Document passage:

----------

The casewise loglikelihood—the contribution to the likelihood
function by an observation—can be computed in lavaan
, which
approximates the change in loglikelihood when an observation is
deleted:
lli <- lavInspect(fit, what = "loglik.casewise")
head(lli)
#> [1] -2.776787 -2.034084 -2.154825 -2.248100 -2.793426 -2.049238
Here, ℓ(θ̂) will drop 2.78 when observation 1 is deleted. This should approximate ℓ(θ̂(−i)) as long as θ̂(−i) is not too different from θ̂. Here’s a comparison:
# Predicted ll without observation 1
fit@loglik$loglik - lli[1]
#> [1] -289.8272
# Actual ll without observation 1
fit_no1 <- sem(mod, dat[-1, ])
fit_no1@loglik$loglik
#> [1] -289.8156
They are pretty close. To approximate the change in χ2, as well as other
χ2-based fit
indices, we can use the fit_measures_change_approx()
function:
chisq_i_approx <- fit_measures_change_approx(fit)
# Compare to the actual chisq when dropping observation 1
c(predict = chisq_i_approx[1, "chisq"] + fitmeasures(fit, "chisq"),
actual = fitmeasures(fit_no1, "chisq"))
#> predict.chisq actual.chisq
#> 6.871042 6.557397
Change in χ2
# Exact measure from semfindr
out <- fit_measures_change(fit_rerun)

----------

Prompt A: Please edit the casewise loglikelihood passage between "#> [1] -2.776787" and "sem(mod, dat[-1, ])", inclusive, changing "observation 1" to "observation 2".
Prompt B: In the casewise loglikelihood passage, which function is used to approximate the change in χ2 and other χ2-based fit indices?

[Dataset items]
----------

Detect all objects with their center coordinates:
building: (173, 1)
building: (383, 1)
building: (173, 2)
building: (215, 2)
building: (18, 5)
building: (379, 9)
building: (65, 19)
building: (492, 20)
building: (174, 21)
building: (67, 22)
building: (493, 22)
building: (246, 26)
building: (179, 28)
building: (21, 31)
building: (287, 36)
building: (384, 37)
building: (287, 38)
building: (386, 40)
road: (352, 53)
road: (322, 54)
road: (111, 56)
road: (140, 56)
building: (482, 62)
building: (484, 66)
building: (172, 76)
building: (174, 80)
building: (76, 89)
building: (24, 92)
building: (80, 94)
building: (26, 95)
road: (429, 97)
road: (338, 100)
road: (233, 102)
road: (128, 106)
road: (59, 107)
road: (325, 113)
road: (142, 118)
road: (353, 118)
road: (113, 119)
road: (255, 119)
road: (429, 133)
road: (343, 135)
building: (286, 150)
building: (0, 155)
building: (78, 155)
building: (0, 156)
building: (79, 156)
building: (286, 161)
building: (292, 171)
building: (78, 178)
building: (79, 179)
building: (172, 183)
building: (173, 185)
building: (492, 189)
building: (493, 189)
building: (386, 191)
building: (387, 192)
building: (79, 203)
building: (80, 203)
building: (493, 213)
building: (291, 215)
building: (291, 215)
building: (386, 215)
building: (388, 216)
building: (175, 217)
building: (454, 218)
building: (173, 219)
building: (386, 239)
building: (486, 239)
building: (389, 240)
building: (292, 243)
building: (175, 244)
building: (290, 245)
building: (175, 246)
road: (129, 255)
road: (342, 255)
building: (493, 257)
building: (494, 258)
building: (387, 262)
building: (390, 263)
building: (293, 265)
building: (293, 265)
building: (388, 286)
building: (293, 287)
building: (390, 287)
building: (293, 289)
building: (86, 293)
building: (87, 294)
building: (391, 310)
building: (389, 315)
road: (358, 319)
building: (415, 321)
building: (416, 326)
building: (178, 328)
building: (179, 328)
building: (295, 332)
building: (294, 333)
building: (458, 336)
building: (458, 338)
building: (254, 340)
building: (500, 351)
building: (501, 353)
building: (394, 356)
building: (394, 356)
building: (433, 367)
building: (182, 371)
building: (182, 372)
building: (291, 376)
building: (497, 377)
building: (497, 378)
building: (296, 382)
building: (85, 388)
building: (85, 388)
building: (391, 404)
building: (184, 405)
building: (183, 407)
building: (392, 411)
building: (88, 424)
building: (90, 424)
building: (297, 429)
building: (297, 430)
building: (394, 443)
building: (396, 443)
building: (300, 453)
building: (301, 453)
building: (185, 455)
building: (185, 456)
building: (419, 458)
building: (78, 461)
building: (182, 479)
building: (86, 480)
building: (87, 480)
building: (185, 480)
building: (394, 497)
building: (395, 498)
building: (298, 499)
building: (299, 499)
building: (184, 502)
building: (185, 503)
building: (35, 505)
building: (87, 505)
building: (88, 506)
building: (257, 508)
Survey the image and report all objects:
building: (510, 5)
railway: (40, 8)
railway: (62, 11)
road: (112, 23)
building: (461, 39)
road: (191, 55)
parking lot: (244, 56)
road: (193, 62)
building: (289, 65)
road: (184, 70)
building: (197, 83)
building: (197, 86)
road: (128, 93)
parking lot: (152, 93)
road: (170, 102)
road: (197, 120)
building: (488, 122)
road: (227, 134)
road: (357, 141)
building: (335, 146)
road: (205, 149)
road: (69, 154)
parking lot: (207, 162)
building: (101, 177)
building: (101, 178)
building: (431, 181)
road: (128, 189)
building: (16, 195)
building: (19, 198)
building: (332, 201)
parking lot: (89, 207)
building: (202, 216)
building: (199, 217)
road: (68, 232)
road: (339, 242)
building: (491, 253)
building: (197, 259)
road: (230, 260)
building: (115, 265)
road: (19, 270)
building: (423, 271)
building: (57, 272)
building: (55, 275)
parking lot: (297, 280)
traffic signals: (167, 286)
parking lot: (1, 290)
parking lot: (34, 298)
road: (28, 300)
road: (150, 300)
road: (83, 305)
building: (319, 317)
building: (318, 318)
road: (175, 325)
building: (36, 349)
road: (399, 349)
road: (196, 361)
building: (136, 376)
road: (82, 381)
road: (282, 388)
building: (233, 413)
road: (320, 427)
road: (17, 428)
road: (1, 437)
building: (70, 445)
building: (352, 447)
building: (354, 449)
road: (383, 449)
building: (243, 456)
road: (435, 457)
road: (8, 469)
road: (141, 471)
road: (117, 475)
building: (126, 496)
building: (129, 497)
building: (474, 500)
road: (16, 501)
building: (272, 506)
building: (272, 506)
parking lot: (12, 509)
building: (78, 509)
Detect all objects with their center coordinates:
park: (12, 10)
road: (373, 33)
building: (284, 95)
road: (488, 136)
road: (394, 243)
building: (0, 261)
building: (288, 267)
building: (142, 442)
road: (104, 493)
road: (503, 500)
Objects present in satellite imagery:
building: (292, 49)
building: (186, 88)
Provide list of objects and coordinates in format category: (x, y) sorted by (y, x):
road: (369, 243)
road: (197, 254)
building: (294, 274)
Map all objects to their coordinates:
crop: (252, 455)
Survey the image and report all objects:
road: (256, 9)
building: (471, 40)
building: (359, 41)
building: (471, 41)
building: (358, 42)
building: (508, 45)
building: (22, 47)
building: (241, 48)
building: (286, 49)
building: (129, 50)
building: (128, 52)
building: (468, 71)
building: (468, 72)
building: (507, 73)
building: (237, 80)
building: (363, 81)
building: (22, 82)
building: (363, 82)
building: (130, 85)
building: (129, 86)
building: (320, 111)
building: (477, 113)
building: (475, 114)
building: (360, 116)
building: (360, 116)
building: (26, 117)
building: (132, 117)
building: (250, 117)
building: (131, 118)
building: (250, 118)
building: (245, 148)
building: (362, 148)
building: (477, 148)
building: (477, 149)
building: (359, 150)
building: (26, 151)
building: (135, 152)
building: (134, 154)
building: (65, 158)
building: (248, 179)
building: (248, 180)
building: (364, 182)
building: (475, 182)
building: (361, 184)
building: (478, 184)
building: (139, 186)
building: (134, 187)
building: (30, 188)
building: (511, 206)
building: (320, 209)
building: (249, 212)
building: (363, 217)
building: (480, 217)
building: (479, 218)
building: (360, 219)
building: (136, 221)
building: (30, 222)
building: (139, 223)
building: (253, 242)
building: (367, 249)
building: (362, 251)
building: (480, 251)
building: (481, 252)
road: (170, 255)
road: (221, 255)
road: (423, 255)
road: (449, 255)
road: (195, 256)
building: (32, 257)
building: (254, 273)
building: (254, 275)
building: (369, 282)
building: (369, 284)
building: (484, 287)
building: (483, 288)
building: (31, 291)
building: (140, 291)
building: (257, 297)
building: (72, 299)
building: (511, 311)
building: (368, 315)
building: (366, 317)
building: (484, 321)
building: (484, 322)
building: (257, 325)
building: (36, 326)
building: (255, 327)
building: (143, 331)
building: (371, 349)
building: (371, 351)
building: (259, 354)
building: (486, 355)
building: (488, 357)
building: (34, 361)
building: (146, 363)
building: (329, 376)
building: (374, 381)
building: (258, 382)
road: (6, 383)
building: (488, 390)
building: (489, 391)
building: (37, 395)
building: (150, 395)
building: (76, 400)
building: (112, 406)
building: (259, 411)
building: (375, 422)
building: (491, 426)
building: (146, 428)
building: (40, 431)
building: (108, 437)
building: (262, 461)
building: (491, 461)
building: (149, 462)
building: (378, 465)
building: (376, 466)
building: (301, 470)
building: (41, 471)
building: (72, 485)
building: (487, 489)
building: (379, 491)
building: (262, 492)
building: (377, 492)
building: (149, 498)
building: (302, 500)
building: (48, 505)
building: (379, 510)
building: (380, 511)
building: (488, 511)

----------

Final answer A:
#> [1] -2.776787 -2.034084 -2.154825 -2.248100 -2.793426 -2.049238
Here, ℓ(θ̂) will drop 2.78 when observation 2 is deleted. This should approximate ℓ(θ̂(−i)) as long as θ̂(−i) is not too different from θ̂. Here’s a comparison:
# Predicted ll without observation 2
fit@loglik$loglik - lli[1]
#> [1] -289.8272
# Actual ll without observation 2
fit_no1 <- sem(mod, dat[-1, ])

Final answer B: fit_measures_change_approx()